For instance, a poorly worded question might ask: “Do you feel management supports your professional development?” That addresses an important topic but doesn’t specify whether it refers to one’s immediate manager, one’s department leader, or top management—let alone the fact that “professional development” is a broad category. A better-phrased version of the question could be: “Do you feel your immediate manager provides you with access to classes or training that you need to learn the new skills you want?”
Multiply this kind of mushiness across a 50-question survey, and you’ve got a major source of leader-staff disconnect. “You could think there was no discontent among your employees because you didn’t see it and didn’t ask the questions that were going to tell you whether they were really happy,” says Cappelli.
Even when the questions are relevant, companies often don’t drill down far enough into the ample data they are sitting on to make the results useful, making surveys seem like a pro forma exercise more than a good faith effort to take the pulse.
Mercer’s Ferland gives a theoretical example of a company analyzing responses to a classic employee engagement question: “Do you feel secure speaking up?” A typical, and good, result would be 75% of people saying yes. But employers can often look at that data from too high a level for it to be useful, she says. “If you slice it and dice it, you see that women are much lower than that average, and Latin American [people], for instance, even lower,” she says. “You’re missing the whole picture.”

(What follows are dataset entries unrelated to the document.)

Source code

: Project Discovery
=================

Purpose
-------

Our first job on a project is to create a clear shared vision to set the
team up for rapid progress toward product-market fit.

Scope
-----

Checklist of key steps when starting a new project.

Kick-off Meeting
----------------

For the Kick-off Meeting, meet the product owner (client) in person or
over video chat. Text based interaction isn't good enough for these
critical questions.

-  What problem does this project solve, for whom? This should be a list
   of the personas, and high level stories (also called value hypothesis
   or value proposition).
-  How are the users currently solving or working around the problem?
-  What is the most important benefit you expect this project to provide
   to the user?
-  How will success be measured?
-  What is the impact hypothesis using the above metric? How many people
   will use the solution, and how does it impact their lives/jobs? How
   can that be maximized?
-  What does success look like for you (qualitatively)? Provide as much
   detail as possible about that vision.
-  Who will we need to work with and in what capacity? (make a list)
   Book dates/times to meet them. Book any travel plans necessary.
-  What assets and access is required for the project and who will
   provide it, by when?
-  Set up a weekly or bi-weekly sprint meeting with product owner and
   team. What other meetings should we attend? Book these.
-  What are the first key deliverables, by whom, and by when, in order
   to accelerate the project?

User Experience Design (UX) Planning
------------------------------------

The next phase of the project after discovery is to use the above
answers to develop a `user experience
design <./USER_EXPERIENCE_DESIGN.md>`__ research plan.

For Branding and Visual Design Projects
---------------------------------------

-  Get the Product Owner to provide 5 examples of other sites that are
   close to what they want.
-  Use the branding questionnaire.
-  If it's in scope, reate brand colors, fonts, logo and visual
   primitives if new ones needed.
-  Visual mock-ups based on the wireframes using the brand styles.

Another practice that seems anodyne but can lead to bad results: the aggregation of responses as companies crunch the data. Gallup’s Harter says that often, to simplify report production and analysis, he will see companies combining the percentages of people answering a question with a 4 out of 5 and 5 out of 5 (lumping them together as, say, “better or much better than average”). That kind of blurring often makes the survey results look much better than they really are.
Even when data is well collected and analyzed, companies often fail to make full use of it, making annual surveys seem like something HR does just for HR’s needs. To remedy that, Ferland says, companies should complement their big annual questionnaires by adding surveys throughout the year on specific topics and for specific sub-groups, with more messaging on social media to get the pulse. And above all, employers need to put to use the knowledge gleaned. “They need to communicate what they’ll do with the findings. If they are trying to boil the ocean, it’s not useful,” she says. Instead, she recommends that companies “select three priorities, say, and work on them so people understand you’re doing something.”
Of course, there’s always the old-fashioned tool of asking people directly about their needs and concerns. “You could have supervisors actually go talk to people. Employees are usually not shy about telling their direct boss what’s going on,” Wharton’s Cappelli says.
And that is key. If respondents feel that they are asked year after year for detailed feedback but nothing changes, they will stop taking part in “engagement surveys,” in part because they won’t truly be engaged. Indeed, Cappelli says that not taking heed of what employees are communicating increases their alienation. “Benefits can attract people, but it’s not going to keep them,” he says. And unless companies are in the mood for more employee rebellion, it’s in their leaders’ best interest to figure what will.